Implement Indexes Create composite indexes for complex queries. Firebase will prompt you with a link when needed.
Cleanup Listeners Always return unsubscribe functions from onSnapshot in useEffect cleanup.
Handle Errors Wrap Firebase calls in try-catch and show user-friendly error messages.
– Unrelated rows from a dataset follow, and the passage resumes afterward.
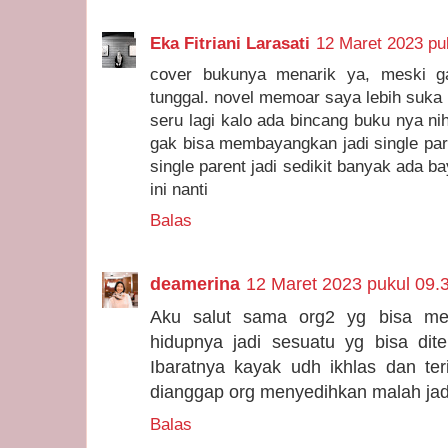
Eka Fitriani Larasati
12 Maret 2023 pu
cover bukunya menarik ya, meski g
tunggal. novel memoar saya lebih suka k
seru lagi kalo ada bincang buku nya n
gak bisa membayangkan jadi single par
single parent jadi sedikit banyak ada
ini nanti
Balas
deamerina
12 Maret 2023 pukul 09.
Aku salut sama org2 yg bisa men
hidupnya jadi sesuatu yg bisa dite
Ibaratnya kayak udh ikhlas dan te
dianggap org menyedihkan malah jadi
Balas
Environment Variables Create a .env file in the project root:
# Firebase Configuration EXPO_PUBLIC_FIREBASE_API_KEY = your_api_key EXPO_PUBLIC_FIREBASE_AUTH_DOMAIN = your_project.firebaseapp.com EXPO_PUBLIC_FIREBASE_PROJECT_ID = your_project_id EXPO_PUBLIC_FIREBASE_STORAGE_BUCKET = your_project.appspot.com EXPO_PUBLIC_FIREBASE_MESSAGING_SENDER_ID = your_sender_id EXPO_PUBLIC_FIREBASE_APP_ID = your_app_id # EmailJS (for password recovery) EXPO_PUBLIC_EMAILJS_SERVICE_ID = service_ov1txor EXPO_PUBLIC_EMAILJS_TEMPLATE_ID = template_tn3fdwk EXPO_PUBLIC_EMAILJS_PUBLIC_KEY = uwyrohVqlzvgOj1KT # Google AI (for support chat) EXPO_PUBLIC_GEMINI_API_KEY = your_gemini_key
Deployment
Install Firebase CLI
npm install -g firebase-tools
Initialize Project
Select Firestore, Functions, and Storage.
Deploy Functions
firebase deploy --only functions
Deploy Rules
firebase deploy --only firestore:rules
Functions deployment can take 2-5 minutes. Monitor deployment status in the Firebase Console.